Stored data entries:
──────
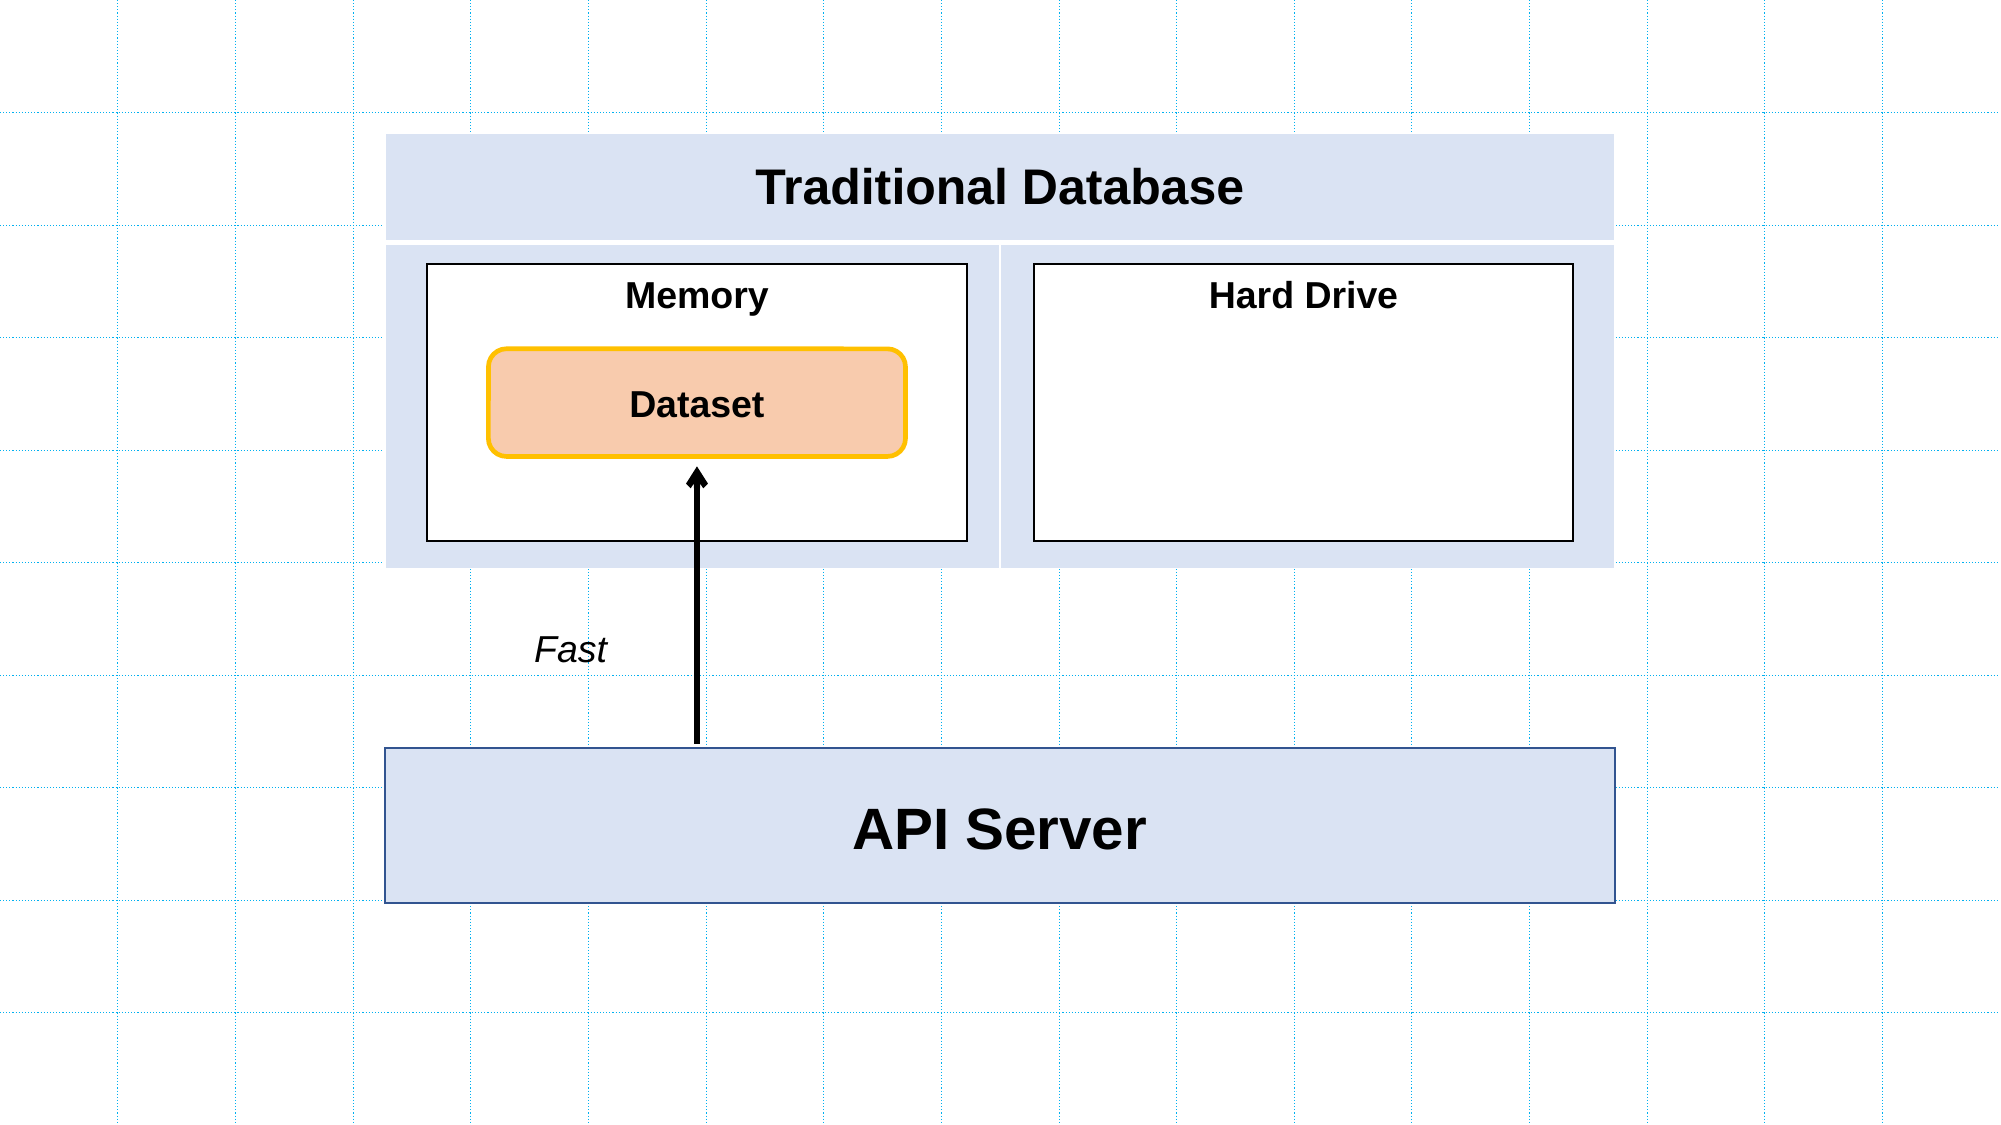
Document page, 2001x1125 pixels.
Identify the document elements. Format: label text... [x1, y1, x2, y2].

text_box Memory [426, 263, 968, 542]
text_box Fast [519, 617, 623, 678]
text_box Dataset [487, 347, 907, 458]
table_cell [1001, 245, 1614, 568]
table_cell [386, 245, 999, 568]
text_box API Server [384, 747, 1616, 904]
text_box Hard Drive [1033, 263, 1574, 542]
table_header Traditional Database [386, 134, 1614, 240]
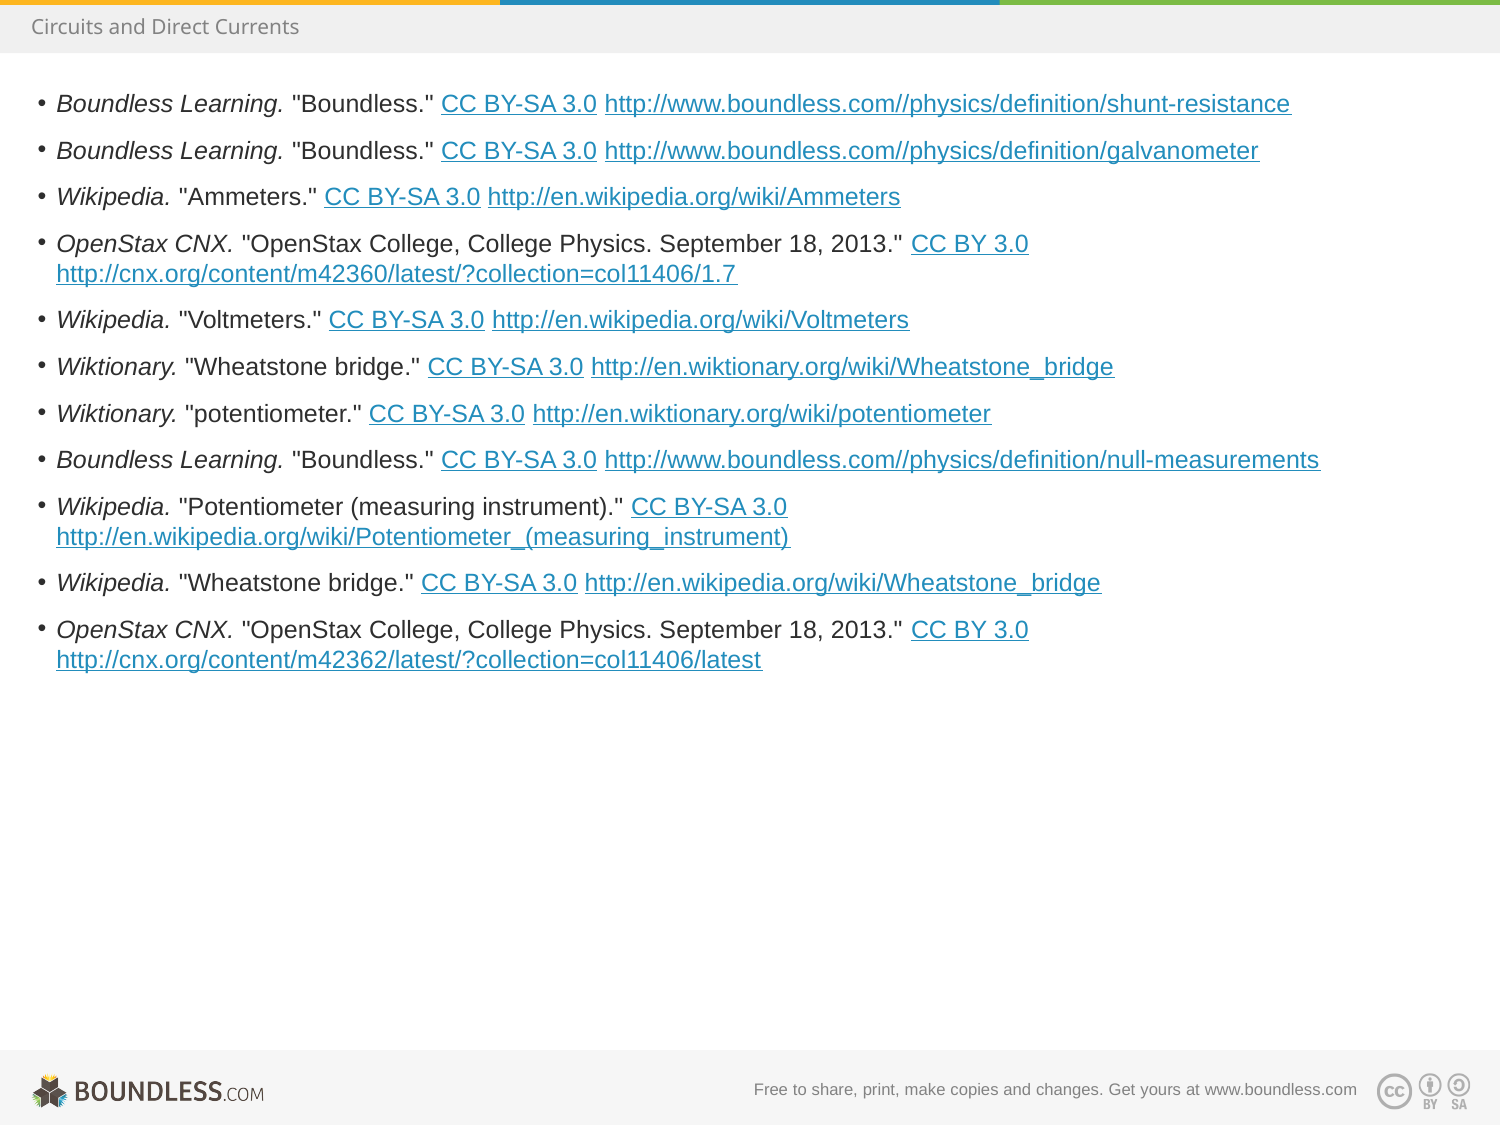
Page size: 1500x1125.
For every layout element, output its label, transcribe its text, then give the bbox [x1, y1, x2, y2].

list Boundless Learning. "Boundless." CC BY-SA 3.0 http://www.boundless.com//physics/definition/shunt-resistance Boundless Learning. "Boundless." CC BY-SA 3.0 http://www.boundless.com//physics/definition/galvanometer Wikipedia. "Ammeters." CC BY-SA 3.0 http://en.wikipedia.org/wiki/Ammeters OpenStax CNX. "OpenStax College, College Physics. September 18, 2013." CC BY 3.0 http://cnx.org/content/m42360/latest/?collection=col11406/1.7 Wikipedia. "Voltmeters." CC BY-SA 3.0 http://en.wikipedia.org/wiki/Voltmeters Wiktionary. "Wheatstone bridge." CC BY-SA 3.0 http://en.wiktionary.org/wiki/Wheatstone_bridge Wiktionary. "potentiometer." CC BY-SA 3.0 http://en.wiktionary.org/wiki/potentiometer Boundless Learning. "Boundless." CC BY-SA 3.0 http://www.boundless.com//physics/definition/null-measurements Wikipedia. "Potentiometer (measuring instrument)." CC BY-SA 3.0 http://en.wikipedia.org/wiki/Potentiometer_(measuring_instrument) Wikipedia. "Wheatstone bridge." CC BY-SA 3.0 http://en.wikipedia.org/wiki/Wheatstone_bridge OpenStax CNX. "OpenStax College, College Physics. September 18, 2013." CC BY 3.0 http://cnx.org/content/m42362/latest/?collection=col11406/latest [37, 87, 1463, 1025]
text_box [0, 2, 1500, 54]
picture [30, 1072, 265, 1109]
text_box Circuits and Direct Currents [31, 13, 1475, 38]
picture [1372, 1070, 1476, 1113]
text_box Free to share, print, make copies and changes. Get yours at www.boundless.com [649, 1079, 1359, 1113]
text_box [0, 1050, 1500, 1125]
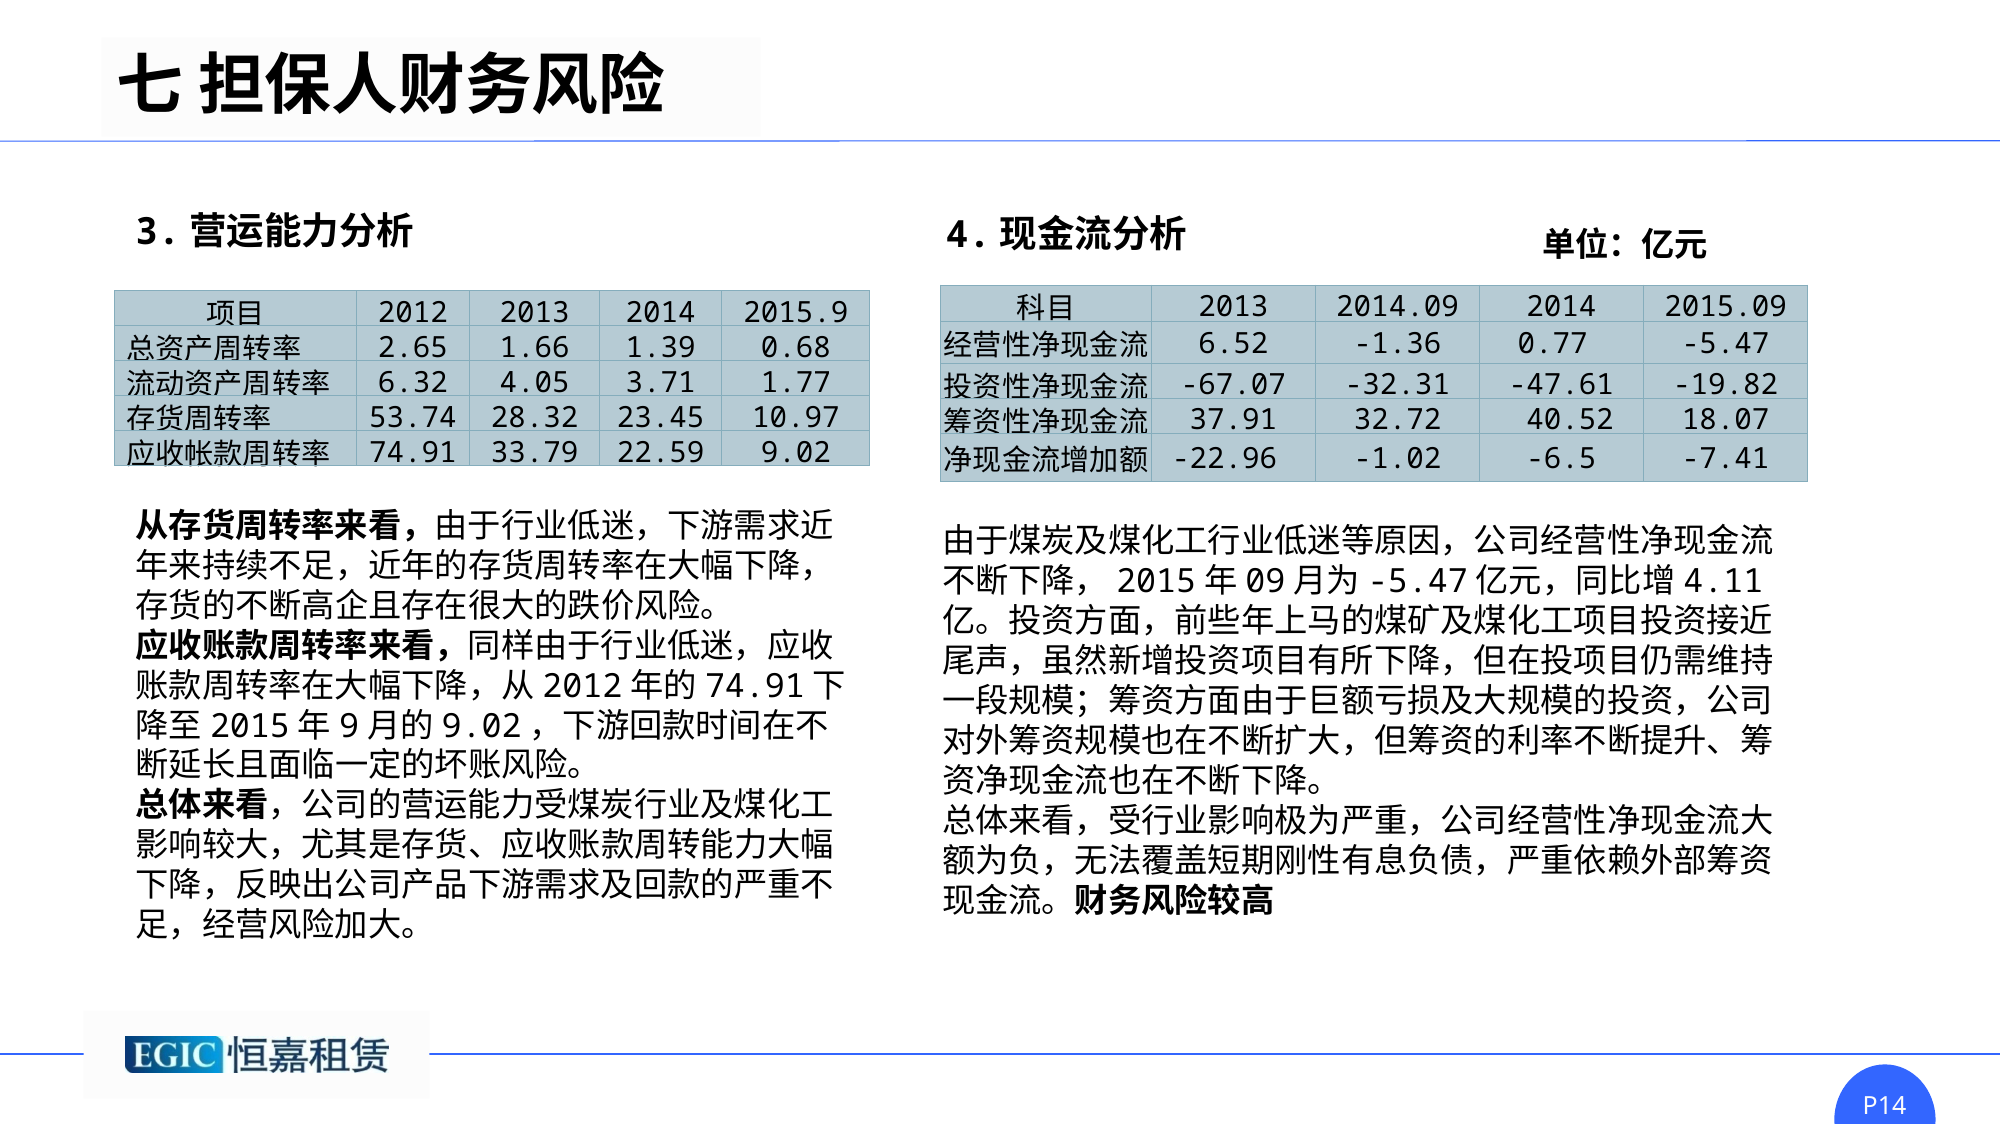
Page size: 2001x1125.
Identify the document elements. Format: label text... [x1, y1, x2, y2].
──────
> WHAT NEEDS TO BE DONE: Write the entries above out again exactly, omitting each image.

> ANSWER TO THE PROBLEM:
Document page, 2001x1125 pixels.
Identify the document elements. Format: label text... [x1, y1, x2, y2].

text_box Memory [426, 263, 968, 542]
text_box Fast [519, 617, 623, 678]
text_box Dataset [487, 347, 907, 458]
table_cell [1001, 245, 1614, 568]
table_cell [386, 245, 999, 568]
text_box API Server [384, 747, 1616, 904]
text_box Hard Drive [1033, 263, 1574, 542]
table_header Traditional Database [386, 134, 1614, 240]
Page size: 1500x1125.
For every layout element, output its label, transcribe its text, then give the bbox [x1, y1, x2, y2].

list Boundless Learning. "Boundless." CC BY-SA 3.0 http://www.boundless.com//physics/definition/shunt-resistance Boundless Learning. "Boundless." CC BY-SA 3.0 http://www.boundless.com//physics/definition/galvanometer Wikipedia. "Ammeters." CC BY-SA 3.0 http://en.wikipedia.org/wiki/Ammeters OpenStax CNX. "OpenStax College, College Physics. September 18, 2013." CC BY 3.0 http://cnx.org/content/m42360/latest/?collection=col11406/1.7 Wikipedia. "Voltmeters." CC BY-SA 3.0 http://en.wikipedia.org/wiki/Voltmeters Wiktionary. "Wheatstone bridge." CC BY-SA 3.0 http://en.wiktionary.org/wiki/Wheatstone_bridge Wiktionary. "potentiometer." CC BY-SA 3.0 http://en.wiktionary.org/wiki/potentiometer Boundless Learning. "Boundless." CC BY-SA 3.0 http://www.boundless.com//physics/definition/null-measurements Wikipedia. "Potentiometer (measuring instrument)." CC BY-SA 3.0 http://en.wikipedia.org/wiki/Potentiometer_(measuring_instrument) Wikipedia. "Wheatstone bridge." CC BY-SA 3.0 http://en.wikipedia.org/wiki/Wheatstone_bridge OpenStax CNX. "OpenStax College, College Physics. September 18, 2013." CC BY 3.0 http://cnx.org/content/m42362/latest/?collection=col11406/latest [37, 87, 1463, 1025]
text_box [0, 2, 1500, 54]
picture [30, 1072, 265, 1109]
text_box Circuits and Direct Currents [31, 13, 1475, 38]
picture [1372, 1070, 1476, 1113]
text_box Free to share, print, make copies and changes. Get yours at www.boundless.com [649, 1079, 1359, 1113]
text_box [0, 1050, 1500, 1125]
Page size: 2001x1125.
Identify the document elements. Format: label text... [x1, y1, x2, y2].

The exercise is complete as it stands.